Ana SayfaMüzikDünden bugüne müzik dehası Ahmet Ertegün

Dünden bugüne müzik dehası Ahmet Ertegün

The Rolling Stones, Ray Charles, Aretha Franklin ve daha nicesi… Bu efsane isimleri müzik dünyasına kazandıran Ahmet Ertegün’ün bugün aramızdan ayrılışının 16. yılı.

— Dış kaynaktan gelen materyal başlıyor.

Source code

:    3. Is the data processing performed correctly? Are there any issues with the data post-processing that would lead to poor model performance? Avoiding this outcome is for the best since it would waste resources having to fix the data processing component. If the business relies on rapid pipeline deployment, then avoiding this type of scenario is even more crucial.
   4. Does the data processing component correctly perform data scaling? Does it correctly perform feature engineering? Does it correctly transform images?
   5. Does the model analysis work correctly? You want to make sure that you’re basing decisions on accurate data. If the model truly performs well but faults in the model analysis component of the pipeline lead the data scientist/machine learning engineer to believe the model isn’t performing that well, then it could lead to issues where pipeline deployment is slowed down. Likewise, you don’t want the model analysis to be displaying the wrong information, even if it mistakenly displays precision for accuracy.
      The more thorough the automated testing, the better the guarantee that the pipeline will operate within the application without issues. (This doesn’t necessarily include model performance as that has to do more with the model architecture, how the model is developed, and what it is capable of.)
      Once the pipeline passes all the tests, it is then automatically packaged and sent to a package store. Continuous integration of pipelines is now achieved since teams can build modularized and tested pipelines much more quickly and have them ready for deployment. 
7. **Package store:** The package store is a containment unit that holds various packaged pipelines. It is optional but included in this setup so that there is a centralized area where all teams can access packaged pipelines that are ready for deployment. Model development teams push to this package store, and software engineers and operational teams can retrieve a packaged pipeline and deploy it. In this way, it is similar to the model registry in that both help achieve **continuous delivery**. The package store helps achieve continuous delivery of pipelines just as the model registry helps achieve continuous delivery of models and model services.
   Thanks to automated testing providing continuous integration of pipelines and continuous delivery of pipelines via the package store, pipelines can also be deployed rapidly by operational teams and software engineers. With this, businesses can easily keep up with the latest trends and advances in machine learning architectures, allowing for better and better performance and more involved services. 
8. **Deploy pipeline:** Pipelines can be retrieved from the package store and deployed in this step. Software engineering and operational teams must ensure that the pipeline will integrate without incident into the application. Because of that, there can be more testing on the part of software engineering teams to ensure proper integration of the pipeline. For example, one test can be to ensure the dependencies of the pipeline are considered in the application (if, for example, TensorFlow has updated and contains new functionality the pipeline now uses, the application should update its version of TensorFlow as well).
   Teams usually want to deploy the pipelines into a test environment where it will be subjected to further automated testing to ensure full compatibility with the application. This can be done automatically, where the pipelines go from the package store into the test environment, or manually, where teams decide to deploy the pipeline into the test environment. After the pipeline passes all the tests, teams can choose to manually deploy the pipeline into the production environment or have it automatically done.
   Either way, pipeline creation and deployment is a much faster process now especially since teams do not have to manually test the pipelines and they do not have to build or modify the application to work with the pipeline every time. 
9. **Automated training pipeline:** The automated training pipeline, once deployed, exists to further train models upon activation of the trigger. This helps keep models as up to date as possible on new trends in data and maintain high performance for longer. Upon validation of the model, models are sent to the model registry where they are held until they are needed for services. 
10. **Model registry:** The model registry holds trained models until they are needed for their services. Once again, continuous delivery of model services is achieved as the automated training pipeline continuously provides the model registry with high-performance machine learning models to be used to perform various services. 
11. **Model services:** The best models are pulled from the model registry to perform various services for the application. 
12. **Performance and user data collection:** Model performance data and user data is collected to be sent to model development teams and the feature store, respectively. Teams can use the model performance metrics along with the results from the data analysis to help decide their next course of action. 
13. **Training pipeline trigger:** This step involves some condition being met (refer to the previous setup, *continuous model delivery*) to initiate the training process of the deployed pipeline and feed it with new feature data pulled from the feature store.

Müzik dünyasında üretimde bulunan herkes için geçerli tek bir şey varsa, o da hepsinin çocukluk dönemlerinden itibaren müziğe dair duydukları büyük tutku oluyor. Bu öyle bir tutku ki hiçbir sınır tanımıyor, en cesaretsiz kişiye bile hayallerinin peşinden gitmesi konusunda cesaret veriyor. Tabii ki hayat, hedefe giden o yolları her zaman dümdüz asfalt bir yol olarak bizlere sunmuyor, bazen çakıl taşları, bazense koca dağlar karşımıza çıkabiliyor. Burada önemli olan tek şey pes etmemek. İşte tam da bu noktada hayat hikayeleri ve başarılarıyla ilham kaynağı olan, tarihe adını yazdırmış isimler devreye giriyor. Söz konusu müzik dünyası olduğunda ise ünü ülkemiz sınırlarını aşan müzik yapımcısı Ahmet Ertegün‘ü bu konuda ilk sıraya koysak hiç de abartmış olmayız.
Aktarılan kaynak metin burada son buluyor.